В разговор тут же влез державшийся из последних сил пан Мурзенко, выразившийся в том ключе, что если и воевать на слонах, то нужно много сена, а если его нет, то на нет и суда нет.
Глава 29. Веселая Гора
Речь пана Мурзенко по причине сильного опьянения была малопонятна. Заняла она примерно полчаса, в ходе которых достойный торговец сеном мычал, размахивал руками и грозно вращал глазами, словно вел спор с невидимым противником. Тарханов кивал выступавшему, время от времени провозглашая тосты: «За товарища Ленина», «За Коминтерн» и «За солидарность трудящихся и народа». Кончилось все тем, что пан Штычка встал и откланялся, пообещав соратникам к утру обдумать работу вверенного ему музея.
По пути домой он чуть разминулся с печальным Кулонским, возвращавшимся из набега в Веселую Гору.
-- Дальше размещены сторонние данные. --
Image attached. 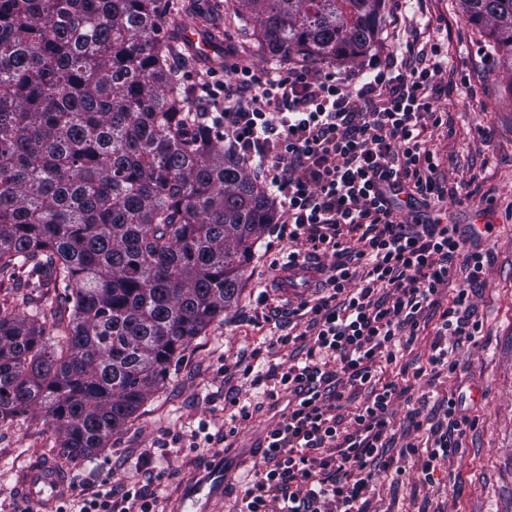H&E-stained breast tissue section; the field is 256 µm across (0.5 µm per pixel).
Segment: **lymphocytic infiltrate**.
Wrapping results in <instances>:
<instances>
[{
	"label": "lymphocytic infiltrate",
	"mask_w": 512,
	"mask_h": 512,
	"mask_svg": "<svg viewBox=\"0 0 512 512\" xmlns=\"http://www.w3.org/2000/svg\"><path fill=\"white\" fill-rule=\"evenodd\" d=\"M442 48L410 49L382 65L345 70L295 59L261 73L239 62L199 72L191 109L211 118L273 188L283 220L276 235L287 258L330 256L322 294L293 309L313 338L304 361L278 384L294 405L268 432L263 465L244 492L241 512H370L375 469L403 477L411 460L424 483L439 461L457 454L473 425L447 398L423 444L388 456L395 427L390 407L423 378L453 372L449 343L475 341L472 296L485 253H464L457 225L428 218L445 199L468 204L465 186L437 178L428 130L441 128L433 91ZM413 212V219L401 216ZM464 275L447 305L439 297L454 271ZM440 307L424 366L406 385L384 379L387 365ZM365 393L344 413L346 394ZM157 498L137 483L93 491L80 512H154Z\"/></svg>",
	"instance_id": "lymphocytic-infiltrate-1"
}]
</instances>
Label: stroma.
I'll use <instances>...</instances> for the list:
<instances>
[{"instance_id": "obj_1", "label": "stroma", "mask_w": 512, "mask_h": 512, "mask_svg": "<svg viewBox=\"0 0 512 512\" xmlns=\"http://www.w3.org/2000/svg\"><path fill=\"white\" fill-rule=\"evenodd\" d=\"M205 26L219 49H232L235 59L257 71L273 68L274 60L253 36L243 34L234 15L224 12V0H172L161 24V36L175 54L187 55L189 68L201 65L188 55L180 40L182 29ZM441 44L443 82L435 106L448 119L429 146L436 152L438 174L454 182L471 179L472 207L492 206L493 228L483 237L467 240L466 250L490 252L483 281L472 297L482 336L459 346L452 354L458 368L435 385L419 381L416 393L426 394L420 421L437 420L439 402L454 396L460 412L474 419L460 452L440 461L435 481L424 484L415 467L398 483L392 472L373 477L379 512H512V70L487 49L486 39L468 24L459 0H407L394 10L385 0L368 60L403 54L413 39ZM280 243L264 228L255 255L244 275L237 301L204 334L193 339L175 361L161 388L129 419L104 451L83 457L62 455L54 430L39 413L29 411L0 423V512H27L30 502L21 493L22 473L52 462L67 479L64 507L79 512L80 494L101 481L119 487L131 480H151L158 495L156 512H174L184 483L202 477L214 464L234 470L236 485L224 499L222 512H239L246 483L260 467L256 454L265 437L288 410V392L269 399L273 389L268 370L286 369L299 345H277L290 334L288 322H254L261 311L260 294L272 303L298 306L299 299L280 293L272 284ZM63 285L44 288L25 285L24 272L0 275V311L29 315L45 298L64 308ZM260 382L251 381L235 366L240 351ZM236 398L252 408L251 418L232 438L233 451L224 454L213 437L229 420L225 401ZM207 424L208 434L190 440L192 430Z\"/></svg>"}]
</instances>
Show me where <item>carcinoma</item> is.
Returning <instances> with one entry per match:
<instances>
[{
	"mask_svg": "<svg viewBox=\"0 0 512 512\" xmlns=\"http://www.w3.org/2000/svg\"><path fill=\"white\" fill-rule=\"evenodd\" d=\"M270 57L354 61L384 0H234ZM512 68V0H462ZM160 0H0V274L70 314L0 313V421L37 410L63 454L107 448L238 298L274 200L186 111ZM61 337L44 341L46 327Z\"/></svg>",
	"mask_w": 512,
	"mask_h": 512,
	"instance_id": "1",
	"label": "carcinoma"
}]
</instances>
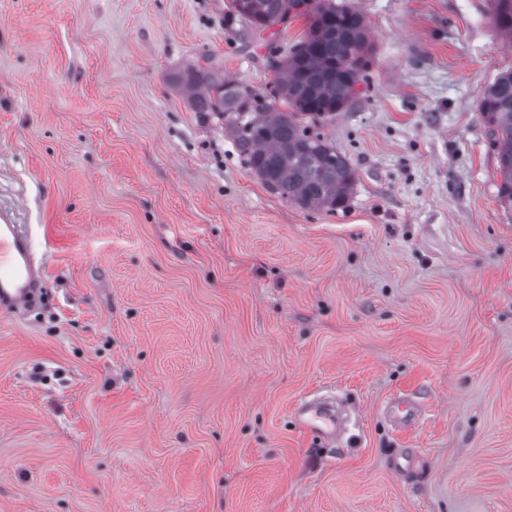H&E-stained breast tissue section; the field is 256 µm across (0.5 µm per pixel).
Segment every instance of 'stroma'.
<instances>
[{
	"label": "stroma",
	"mask_w": 512,
	"mask_h": 512,
	"mask_svg": "<svg viewBox=\"0 0 512 512\" xmlns=\"http://www.w3.org/2000/svg\"><path fill=\"white\" fill-rule=\"evenodd\" d=\"M228 3L0 0V208L49 295L0 312V512H512L489 0H351L375 50L319 128L355 173L336 211L171 85L209 54L266 92ZM321 396L350 407L327 445L295 419Z\"/></svg>",
	"instance_id": "35a3bbf8"
}]
</instances>
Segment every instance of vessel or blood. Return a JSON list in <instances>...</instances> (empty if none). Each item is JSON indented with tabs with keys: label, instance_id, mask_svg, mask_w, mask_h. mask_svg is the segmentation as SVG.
<instances>
[{
	"label": "vessel or blood",
	"instance_id": "b4317fda",
	"mask_svg": "<svg viewBox=\"0 0 512 512\" xmlns=\"http://www.w3.org/2000/svg\"><path fill=\"white\" fill-rule=\"evenodd\" d=\"M32 243L11 223L0 224V308L15 309L29 303L42 286L31 262Z\"/></svg>",
	"mask_w": 512,
	"mask_h": 512
}]
</instances>
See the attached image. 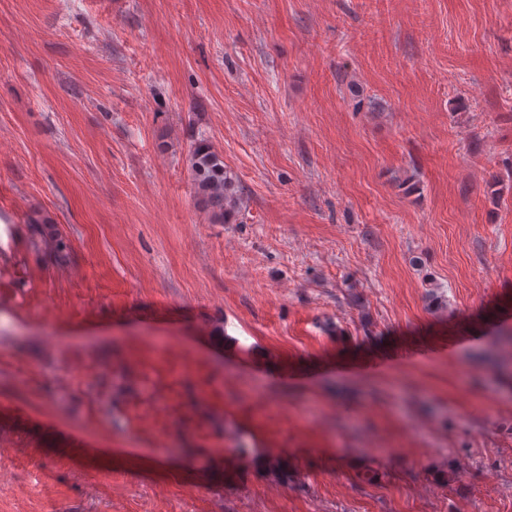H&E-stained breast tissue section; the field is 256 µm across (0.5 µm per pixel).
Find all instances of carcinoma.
<instances>
[{"label":"carcinoma","mask_w":512,"mask_h":512,"mask_svg":"<svg viewBox=\"0 0 512 512\" xmlns=\"http://www.w3.org/2000/svg\"><path fill=\"white\" fill-rule=\"evenodd\" d=\"M190 169L197 195L210 210L215 222L222 224L238 208L233 179L224 170L222 157L204 143L197 144L190 154Z\"/></svg>","instance_id":"1"}]
</instances>
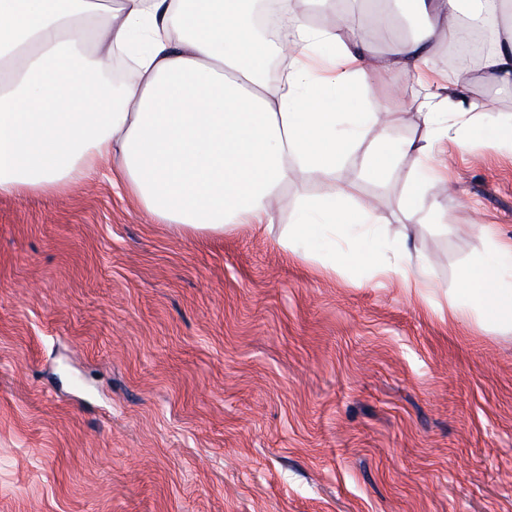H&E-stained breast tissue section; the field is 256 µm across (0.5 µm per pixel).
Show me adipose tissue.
<instances>
[{"mask_svg": "<svg viewBox=\"0 0 512 512\" xmlns=\"http://www.w3.org/2000/svg\"><path fill=\"white\" fill-rule=\"evenodd\" d=\"M410 2L422 16L417 36L379 56L344 15L315 24L279 0L295 38L275 73L278 49L254 24L253 0H0V196L107 172L178 233L220 236L242 224L271 228L280 190L305 174L330 192L298 204L281 245L305 243V259H319L339 225L375 249L385 236L379 218L348 208L355 187L336 180L380 118L367 108L374 73L401 71L427 89L425 141L447 114L464 117L470 138L512 146V125H487L467 107L474 73L443 87L430 78L436 43H454L464 15L496 32L478 73L512 85V0ZM120 54L137 77L112 84L106 73ZM349 92L357 109L344 116ZM414 148L370 147L364 178L386 179ZM511 261L512 245L497 248L463 279L494 323L512 324Z\"/></svg>", "mask_w": 512, "mask_h": 512, "instance_id": "1", "label": "adipose tissue"}]
</instances>
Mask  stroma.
Here are the masks:
<instances>
[{
	"instance_id": "1",
	"label": "stroma",
	"mask_w": 512,
	"mask_h": 512,
	"mask_svg": "<svg viewBox=\"0 0 512 512\" xmlns=\"http://www.w3.org/2000/svg\"><path fill=\"white\" fill-rule=\"evenodd\" d=\"M386 114L339 182L428 263V287L321 260L270 231L184 236L105 179L0 198V512H512V327L467 307L464 272L512 242V149L442 139L361 179L381 136L421 142L423 88L377 74ZM467 101L512 122V87ZM431 166L445 189L402 207Z\"/></svg>"
}]
</instances>
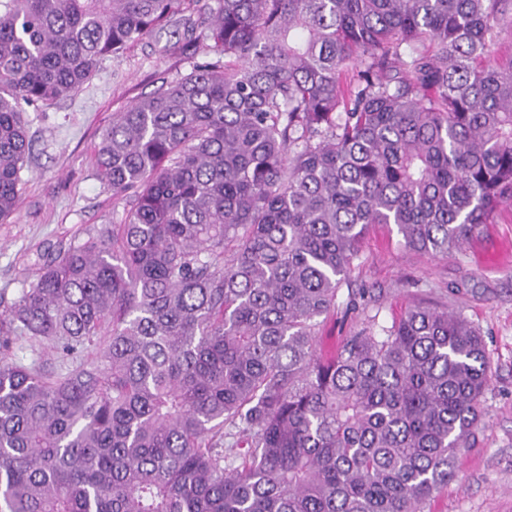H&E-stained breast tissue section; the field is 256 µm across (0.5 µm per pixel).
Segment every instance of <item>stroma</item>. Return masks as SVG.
<instances>
[{"label":"stroma","instance_id":"35a3bbf8","mask_svg":"<svg viewBox=\"0 0 512 512\" xmlns=\"http://www.w3.org/2000/svg\"><path fill=\"white\" fill-rule=\"evenodd\" d=\"M208 49L184 48L164 29L103 59L72 96L27 109L34 151L22 173L16 212L0 223V300L11 302L34 282L38 256L68 245L89 228L112 220V191L94 174L93 150L114 112L189 73ZM512 240V210L479 227L447 256L399 245L395 226L376 224L360 245L348 289L321 328L331 347L365 326H391L408 306L423 304L462 313L486 343L489 385L481 421L458 453L457 480L427 512H512V262L499 241Z\"/></svg>","mask_w":512,"mask_h":512}]
</instances>
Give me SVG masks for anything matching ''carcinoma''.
Masks as SVG:
<instances>
[{"label": "carcinoma", "mask_w": 512, "mask_h": 512, "mask_svg": "<svg viewBox=\"0 0 512 512\" xmlns=\"http://www.w3.org/2000/svg\"><path fill=\"white\" fill-rule=\"evenodd\" d=\"M199 2L0 0L1 224L22 105ZM505 2L217 0L213 56L95 145L121 218L0 310V512H424L479 422L484 337L420 304L333 348L320 326L369 226L446 256L512 206ZM8 357L25 365L43 366L45 370L54 371L59 368L60 361L51 349H32L27 343L19 342L14 345Z\"/></svg>", "instance_id": "1"}]
</instances>
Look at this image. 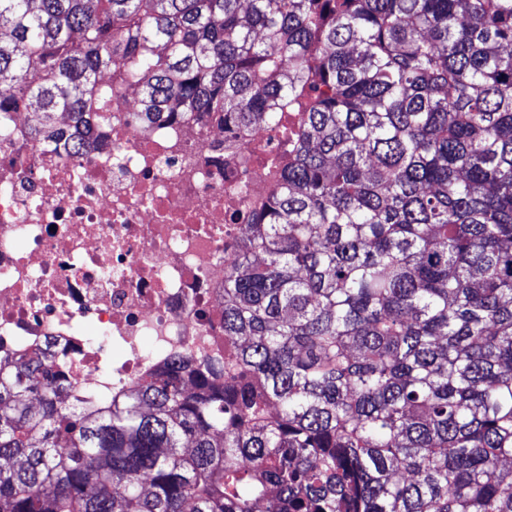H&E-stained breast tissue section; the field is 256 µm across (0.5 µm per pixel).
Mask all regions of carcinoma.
<instances>
[{"label":"carcinoma","mask_w":512,"mask_h":512,"mask_svg":"<svg viewBox=\"0 0 512 512\" xmlns=\"http://www.w3.org/2000/svg\"><path fill=\"white\" fill-rule=\"evenodd\" d=\"M299 104L224 372L0 363V512H512V0H0V125Z\"/></svg>","instance_id":"cac0c4a2"}]
</instances>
Левый глаз почетного бедняка был подбит и светил тем самым лиловым пламенем, обещавшим, что к утру он совсем заплывет и потемнеет до черноты.
Леонард, задумчиво помахивая веником, уже повернул за угол, когда в конце улицы показался тоскливый силуэт товарища Комбеда. Тот брел в серой, наливающейся мути и разговаривал сам с собой. В тот вечер их встреча не состоялась.
А ведь товарищ Антоний сумел бы многое рассказать отставному флейтисту. Много интересного.
Начался сбор необходимых припасов мирно. Прибыв в Веселую Гору, городской голова для начала немного подумал, ковыряя носком лаковой туфли лежалый снег. Слабые вечерние тени лениво переползали от дома к дому. Товарищ Антоний напряженно размышлял.
«Что им сказать? Может, митинг собрать, да объяснить?» — металось в седой голове. Мысль про митинг была тут же отвергнута. Сбор обитателей Веселой Горы, имевших обрезы и винтовки, был делом неосторожным и даже глупым. Вообразив массу усатых и толстых лиц, обращенных к нему, городской голова поежился. Не поймут. Темнота и прижимистость крестьян была известна далеко за пределами Города.
«Ведь сволочи же», — слабо рассудил он. — «Скажешь, дай пудов десять муки, удавят, не сходя с места. Еще и посмеются.»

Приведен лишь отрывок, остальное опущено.